= Beginning of Section =

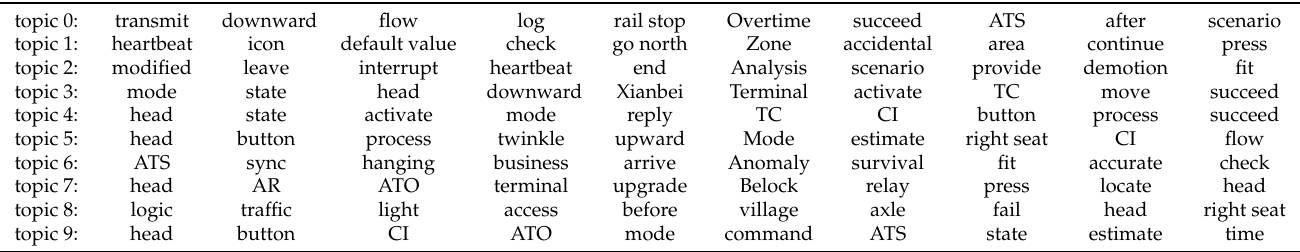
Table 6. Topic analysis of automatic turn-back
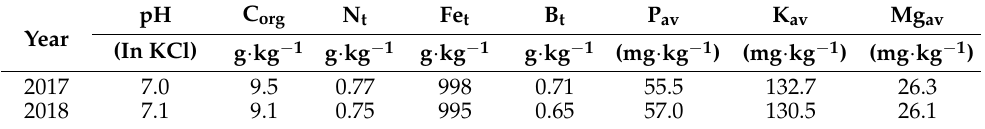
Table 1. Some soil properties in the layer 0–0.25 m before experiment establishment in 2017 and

= End of Section =
= Beginning of Section =

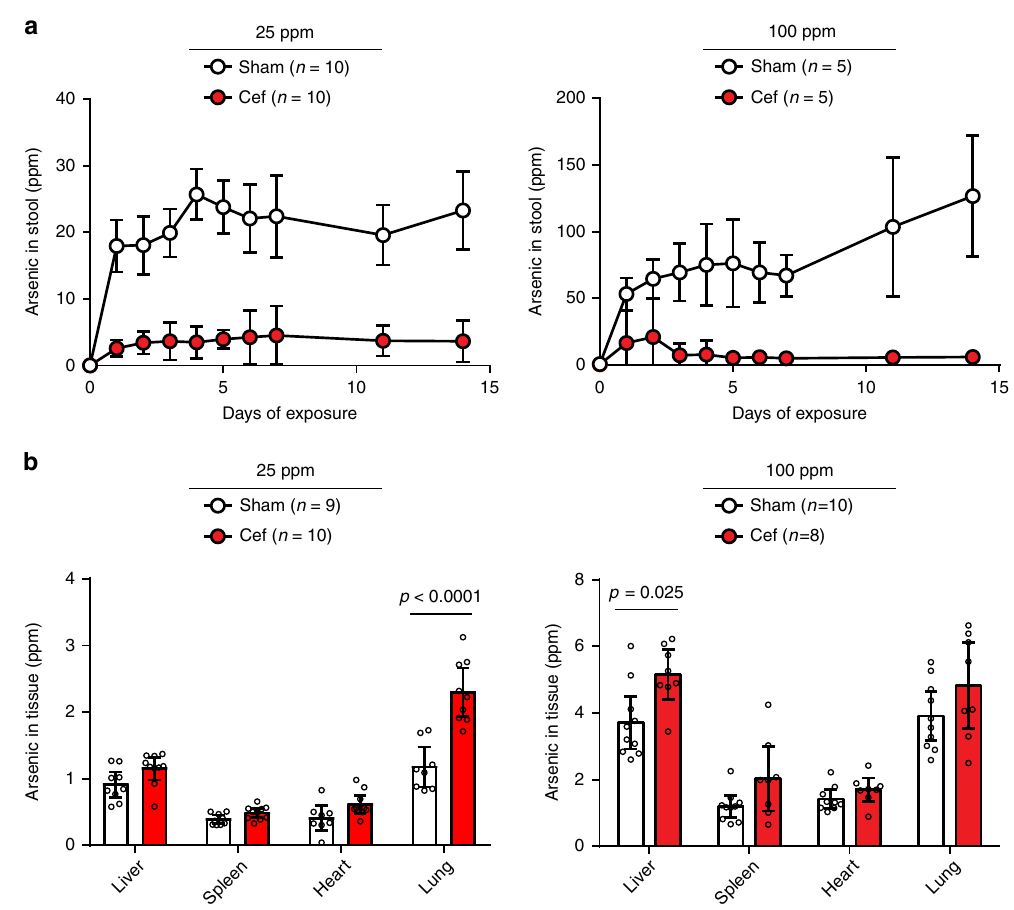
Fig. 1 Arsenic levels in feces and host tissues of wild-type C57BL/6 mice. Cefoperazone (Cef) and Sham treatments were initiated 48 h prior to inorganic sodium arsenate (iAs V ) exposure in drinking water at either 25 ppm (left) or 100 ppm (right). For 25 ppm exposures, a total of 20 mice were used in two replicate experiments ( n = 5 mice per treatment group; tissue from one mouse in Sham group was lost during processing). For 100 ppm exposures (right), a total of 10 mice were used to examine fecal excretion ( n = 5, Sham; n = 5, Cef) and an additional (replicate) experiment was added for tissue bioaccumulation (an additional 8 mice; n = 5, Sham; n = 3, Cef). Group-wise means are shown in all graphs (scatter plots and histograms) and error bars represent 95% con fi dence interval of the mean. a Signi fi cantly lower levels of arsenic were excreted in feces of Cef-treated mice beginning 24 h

= End of Section =

**Aim of the exercise:**
From the records above, copy exactly the stretch from the line holding "Table 6. Topic" through the line holding "Table 1. Some", both ends included, without the pictures.

**Problem solution:**
Table 6. Topic analysis of automatic turn-back
Table 1. Some soil properties in the layer 0–0.25 m before experiment establishment in 2017 and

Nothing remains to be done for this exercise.